** Data follows **

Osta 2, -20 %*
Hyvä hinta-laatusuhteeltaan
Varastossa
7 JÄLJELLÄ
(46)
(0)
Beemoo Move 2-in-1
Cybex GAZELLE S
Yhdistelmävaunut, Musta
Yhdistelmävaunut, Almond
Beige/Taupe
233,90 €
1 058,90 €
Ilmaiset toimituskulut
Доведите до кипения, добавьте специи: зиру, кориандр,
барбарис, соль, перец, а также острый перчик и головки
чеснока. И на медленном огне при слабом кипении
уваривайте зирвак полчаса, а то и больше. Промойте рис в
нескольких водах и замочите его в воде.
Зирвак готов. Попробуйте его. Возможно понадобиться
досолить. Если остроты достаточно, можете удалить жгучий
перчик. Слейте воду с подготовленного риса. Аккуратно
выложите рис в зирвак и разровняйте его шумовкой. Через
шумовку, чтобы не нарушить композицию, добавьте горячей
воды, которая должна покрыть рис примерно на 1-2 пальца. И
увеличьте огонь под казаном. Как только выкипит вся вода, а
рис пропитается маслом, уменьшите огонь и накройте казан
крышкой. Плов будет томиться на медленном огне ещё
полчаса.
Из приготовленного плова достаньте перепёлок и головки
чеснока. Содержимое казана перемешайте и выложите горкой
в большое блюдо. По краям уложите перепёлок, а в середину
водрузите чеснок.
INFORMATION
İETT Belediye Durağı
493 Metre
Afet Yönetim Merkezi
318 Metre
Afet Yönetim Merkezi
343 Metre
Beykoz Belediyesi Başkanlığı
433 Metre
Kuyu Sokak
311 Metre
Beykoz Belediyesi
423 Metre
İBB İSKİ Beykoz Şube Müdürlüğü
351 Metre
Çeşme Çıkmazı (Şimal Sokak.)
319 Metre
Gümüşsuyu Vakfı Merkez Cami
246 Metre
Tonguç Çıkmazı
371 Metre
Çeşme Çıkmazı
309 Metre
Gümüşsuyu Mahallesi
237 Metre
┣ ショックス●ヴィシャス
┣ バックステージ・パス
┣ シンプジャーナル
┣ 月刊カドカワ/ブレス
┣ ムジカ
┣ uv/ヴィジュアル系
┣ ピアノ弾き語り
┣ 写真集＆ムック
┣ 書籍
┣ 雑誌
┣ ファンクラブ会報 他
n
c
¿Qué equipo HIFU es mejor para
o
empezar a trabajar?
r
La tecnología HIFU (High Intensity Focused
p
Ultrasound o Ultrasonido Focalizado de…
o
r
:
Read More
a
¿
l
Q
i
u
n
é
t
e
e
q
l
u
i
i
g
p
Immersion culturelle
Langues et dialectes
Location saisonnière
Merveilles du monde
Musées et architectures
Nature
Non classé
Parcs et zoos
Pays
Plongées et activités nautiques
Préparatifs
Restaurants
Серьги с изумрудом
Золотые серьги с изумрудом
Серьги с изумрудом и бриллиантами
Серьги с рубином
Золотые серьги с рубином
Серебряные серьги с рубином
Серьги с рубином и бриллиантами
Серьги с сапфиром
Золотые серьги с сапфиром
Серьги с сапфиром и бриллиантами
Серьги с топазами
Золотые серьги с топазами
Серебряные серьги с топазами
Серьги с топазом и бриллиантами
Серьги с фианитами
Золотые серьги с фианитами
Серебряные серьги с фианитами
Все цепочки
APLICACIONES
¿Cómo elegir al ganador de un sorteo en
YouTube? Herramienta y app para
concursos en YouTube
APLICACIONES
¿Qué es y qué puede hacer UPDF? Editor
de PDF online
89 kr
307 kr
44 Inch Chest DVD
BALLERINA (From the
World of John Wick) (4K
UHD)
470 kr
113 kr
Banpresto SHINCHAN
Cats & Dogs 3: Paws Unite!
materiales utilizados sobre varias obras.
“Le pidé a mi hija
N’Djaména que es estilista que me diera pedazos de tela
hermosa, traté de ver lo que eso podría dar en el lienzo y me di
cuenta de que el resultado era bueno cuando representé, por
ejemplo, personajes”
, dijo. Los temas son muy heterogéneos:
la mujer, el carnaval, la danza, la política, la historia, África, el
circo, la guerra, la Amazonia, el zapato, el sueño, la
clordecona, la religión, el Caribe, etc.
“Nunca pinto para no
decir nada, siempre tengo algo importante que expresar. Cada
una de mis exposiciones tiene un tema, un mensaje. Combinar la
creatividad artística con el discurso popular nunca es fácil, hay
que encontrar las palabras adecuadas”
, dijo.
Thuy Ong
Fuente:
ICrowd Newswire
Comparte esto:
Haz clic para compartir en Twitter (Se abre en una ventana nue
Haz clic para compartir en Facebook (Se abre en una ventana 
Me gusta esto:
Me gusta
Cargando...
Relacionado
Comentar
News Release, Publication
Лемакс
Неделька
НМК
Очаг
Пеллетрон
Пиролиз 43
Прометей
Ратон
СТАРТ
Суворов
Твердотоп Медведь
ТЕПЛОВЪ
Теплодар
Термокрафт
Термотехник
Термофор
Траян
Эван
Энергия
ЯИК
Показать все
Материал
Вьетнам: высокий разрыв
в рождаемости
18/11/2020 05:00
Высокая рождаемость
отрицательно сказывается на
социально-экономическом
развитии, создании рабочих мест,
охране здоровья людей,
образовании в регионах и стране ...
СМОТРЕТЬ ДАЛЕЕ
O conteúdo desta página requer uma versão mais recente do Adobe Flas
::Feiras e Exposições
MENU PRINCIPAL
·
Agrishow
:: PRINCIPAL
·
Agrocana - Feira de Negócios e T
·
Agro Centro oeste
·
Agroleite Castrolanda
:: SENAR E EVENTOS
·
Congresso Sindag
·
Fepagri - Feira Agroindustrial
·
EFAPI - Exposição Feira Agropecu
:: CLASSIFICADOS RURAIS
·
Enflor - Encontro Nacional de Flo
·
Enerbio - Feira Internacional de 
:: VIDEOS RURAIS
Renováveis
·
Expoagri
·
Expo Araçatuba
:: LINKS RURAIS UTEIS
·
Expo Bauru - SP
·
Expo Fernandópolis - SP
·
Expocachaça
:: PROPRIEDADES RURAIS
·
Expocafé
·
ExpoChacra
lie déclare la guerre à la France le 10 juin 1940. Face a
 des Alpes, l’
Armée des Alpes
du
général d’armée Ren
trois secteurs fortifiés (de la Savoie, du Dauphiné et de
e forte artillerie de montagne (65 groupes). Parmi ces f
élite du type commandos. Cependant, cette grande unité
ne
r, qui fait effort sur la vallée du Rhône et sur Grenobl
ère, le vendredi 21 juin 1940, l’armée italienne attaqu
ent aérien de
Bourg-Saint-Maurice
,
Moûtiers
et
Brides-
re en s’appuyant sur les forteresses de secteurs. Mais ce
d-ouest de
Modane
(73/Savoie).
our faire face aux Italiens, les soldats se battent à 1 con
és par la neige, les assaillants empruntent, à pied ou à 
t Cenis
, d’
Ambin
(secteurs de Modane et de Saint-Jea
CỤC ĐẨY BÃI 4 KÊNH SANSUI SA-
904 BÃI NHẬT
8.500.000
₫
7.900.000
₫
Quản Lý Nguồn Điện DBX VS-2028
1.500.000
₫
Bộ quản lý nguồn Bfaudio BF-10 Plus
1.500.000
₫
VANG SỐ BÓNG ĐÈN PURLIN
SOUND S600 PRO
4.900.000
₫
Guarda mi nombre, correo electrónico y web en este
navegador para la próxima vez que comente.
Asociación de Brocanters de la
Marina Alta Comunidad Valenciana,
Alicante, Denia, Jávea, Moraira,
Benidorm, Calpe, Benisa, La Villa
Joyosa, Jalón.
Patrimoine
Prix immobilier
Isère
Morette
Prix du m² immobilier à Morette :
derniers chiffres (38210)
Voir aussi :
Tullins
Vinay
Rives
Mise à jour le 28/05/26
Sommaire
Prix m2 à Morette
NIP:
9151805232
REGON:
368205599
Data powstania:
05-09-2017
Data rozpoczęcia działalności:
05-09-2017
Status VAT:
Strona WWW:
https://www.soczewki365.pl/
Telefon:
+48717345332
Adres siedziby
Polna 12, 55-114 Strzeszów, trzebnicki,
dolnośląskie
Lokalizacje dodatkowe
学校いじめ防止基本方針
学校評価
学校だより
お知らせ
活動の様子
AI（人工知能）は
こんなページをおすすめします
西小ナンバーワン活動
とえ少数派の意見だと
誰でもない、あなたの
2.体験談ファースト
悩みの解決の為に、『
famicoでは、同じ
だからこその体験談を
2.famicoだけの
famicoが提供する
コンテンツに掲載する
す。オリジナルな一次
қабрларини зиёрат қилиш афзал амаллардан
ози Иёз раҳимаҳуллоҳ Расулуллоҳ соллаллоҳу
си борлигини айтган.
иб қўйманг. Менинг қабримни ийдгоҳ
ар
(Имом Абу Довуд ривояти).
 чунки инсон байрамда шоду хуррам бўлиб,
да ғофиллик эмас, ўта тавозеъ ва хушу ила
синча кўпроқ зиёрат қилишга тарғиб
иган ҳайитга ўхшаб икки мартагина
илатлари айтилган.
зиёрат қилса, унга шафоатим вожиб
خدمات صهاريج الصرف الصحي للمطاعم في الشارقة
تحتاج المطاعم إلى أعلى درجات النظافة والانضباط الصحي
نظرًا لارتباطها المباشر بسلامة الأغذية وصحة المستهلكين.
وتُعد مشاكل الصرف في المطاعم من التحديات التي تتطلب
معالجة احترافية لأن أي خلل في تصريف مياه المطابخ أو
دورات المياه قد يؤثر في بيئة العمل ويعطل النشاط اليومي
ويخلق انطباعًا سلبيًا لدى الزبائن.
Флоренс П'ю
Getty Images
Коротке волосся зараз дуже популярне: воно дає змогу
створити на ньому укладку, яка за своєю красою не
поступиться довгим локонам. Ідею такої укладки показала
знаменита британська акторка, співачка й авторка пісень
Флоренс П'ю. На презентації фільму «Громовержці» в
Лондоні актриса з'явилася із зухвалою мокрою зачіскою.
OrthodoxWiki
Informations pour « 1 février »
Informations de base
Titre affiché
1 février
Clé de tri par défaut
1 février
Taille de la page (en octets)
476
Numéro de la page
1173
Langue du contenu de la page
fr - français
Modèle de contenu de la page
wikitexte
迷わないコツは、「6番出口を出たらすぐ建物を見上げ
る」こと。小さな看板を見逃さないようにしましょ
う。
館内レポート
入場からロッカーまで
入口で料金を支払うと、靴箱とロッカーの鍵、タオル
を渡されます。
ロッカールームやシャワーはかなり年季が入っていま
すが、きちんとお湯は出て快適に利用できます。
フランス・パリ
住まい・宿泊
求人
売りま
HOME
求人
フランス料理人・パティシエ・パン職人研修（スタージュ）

** End of Data **

▸ Try it
Repeat only the lines above, from the first line of the entries through the line that contains "Доведите до кипения, добавьте", including both ends.

▸ Response for this exercise
Osta 2, -20 %*
Hyvä hinta-laatusuhteeltaan
Varastossa
7 JÄLJELLÄ
(46)
(0)
Beemoo Move 2-in-1
Cybex GAZELLE S
Yhdistelmävaunut, Musta
Yhdistelmävaunut, Almond
Beige/Taupe
233,90 €
1 058,90 €
Ilmaiset toimituskulut
Доведите до кипения, добавьте специи: зиру, кориандр,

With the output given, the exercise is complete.